One of the most significant powers of the chief justice is choosing who will write the majority opinion. If the chief justice is in the majority, the assignment power is his. If the chief justice is in dissent, then the majority opinion is assigned by the most senior justice in the majority. By custom each of the nine justices is assigned roughly the same number of majority opinions, but the chief justice can decide who gets the more important ones. Once the opinions are assigned, the chief justice sometimes rides herd to make sure his colleagues keep the flow of opinions moving. Chief Justice William Rehnquist would refuse to give new opinions to colleagues who were well behind on cases they had already been assigned.
In other respects, the chief justice is often described as “first among equals.” He can try to set a tone for the Supreme Court, for example, encouraging the justices to interrupt each other less during arguments, or letting lawyers arguing cases complete a sentence when their time runs out. (Rehnquist used to interrupt lawyers in mid-sentence, occasionally even in mid-syllable when their time expired.) To promote civil discourse in the courtroom, Roberts has encouraged lawyers to refer to opposing counsel as “my friend” or “my friend on the other side.”

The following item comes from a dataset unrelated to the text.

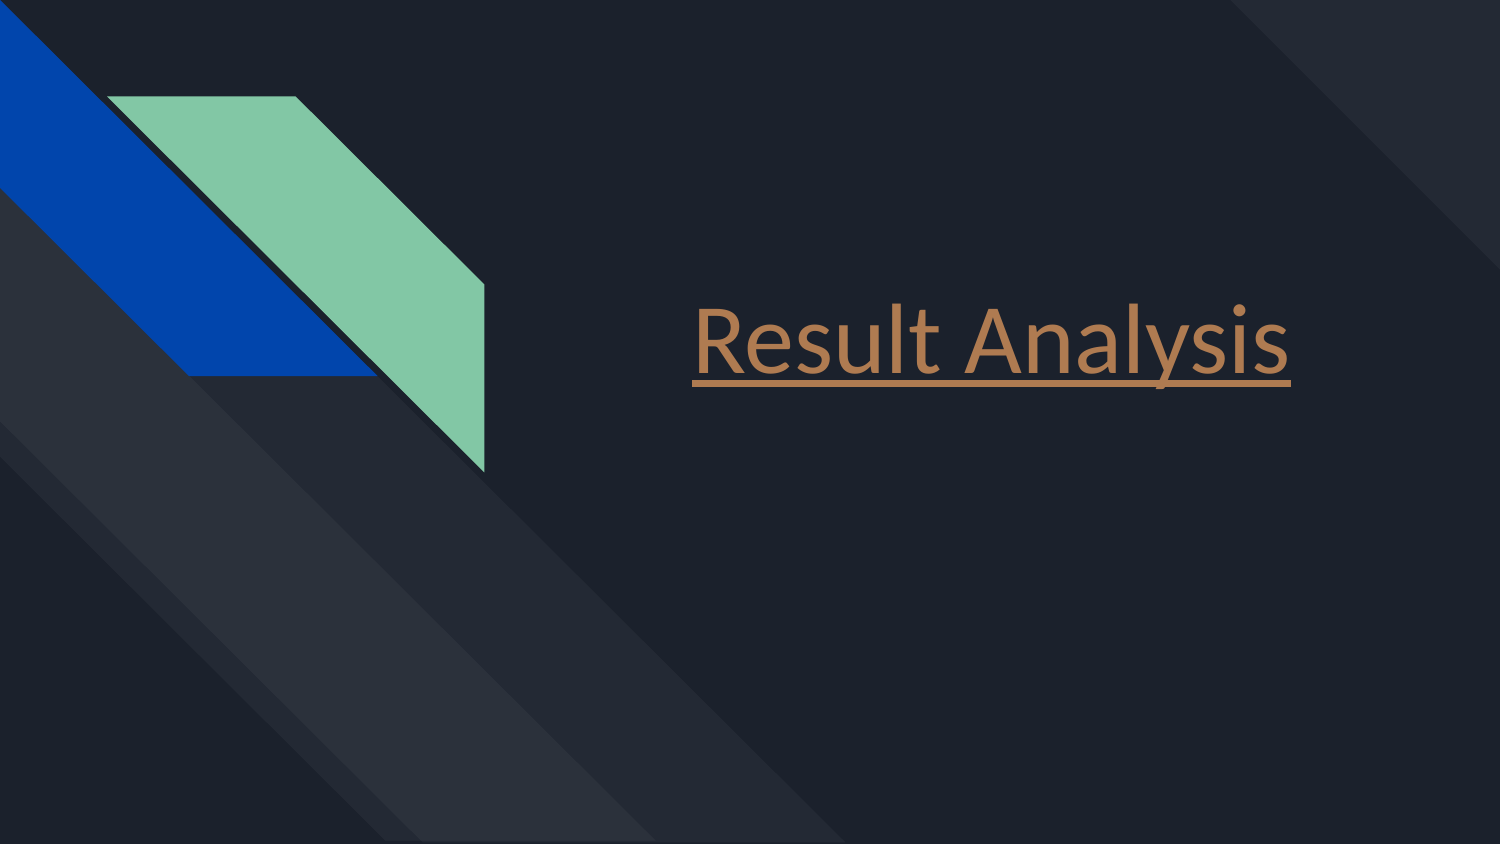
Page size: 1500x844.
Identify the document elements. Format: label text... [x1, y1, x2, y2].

title Result Analysis [580, 258, 1404, 518]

Administratively, the chief justice manages the Supreme Court as an institution, relying on a staff for personnel matters, building and maintenance issues and more. It also falls to the chief justice and his staff to deal with controversies or criticism of the court. For example, Jeffrey Minear, counselor to Chief Justice Roberts, recently explained in a letter to a bipartisan group of members of Congress why the court would not have live audio streaming of the oral argument on October 3 in the important Wisconsin gerrymandering case. “I am sure you are, however, familiar with the Justices’ concerns surrounding the live broadcast or streaming of oral arguments, which could adversely affect the character and quality of the dialogue between the attorneys and Justices,” Minear wrote. Chief Justice Roberts has also occasionally responded to criticism of the court’s lack of a code of ethical conduct for the justices.
Finally, the chief justice has two other critical roles. One happens rarely, and the other recurs every four years. According to the Constitution, the chief justice presides over Senate impeachment trials of the president. Rehnquist presided over the trial of President Bill Clinton, who was not convicted by the Senate.
The chief justice also administers the oath of office to the president at each inauguration. Roberts swore in Trump in January and administered the oath to Obama after the 2008 and 2012 elections. It is an historic anomaly that Roberts has actually administered the oath to Obama four times. At the inauguration in 2009, Roberts mixed up a line and Obama followed him down the wrong rhetorical path. To be safe, the oath was repeated the next day at the White House. And in 2013, Roberts administered the oath to Obama at the White House on Sunday, January 20, when the president legally had to be sworn in. But the oath was repeated the next day at the inauguration ceremony on Monday, January 21.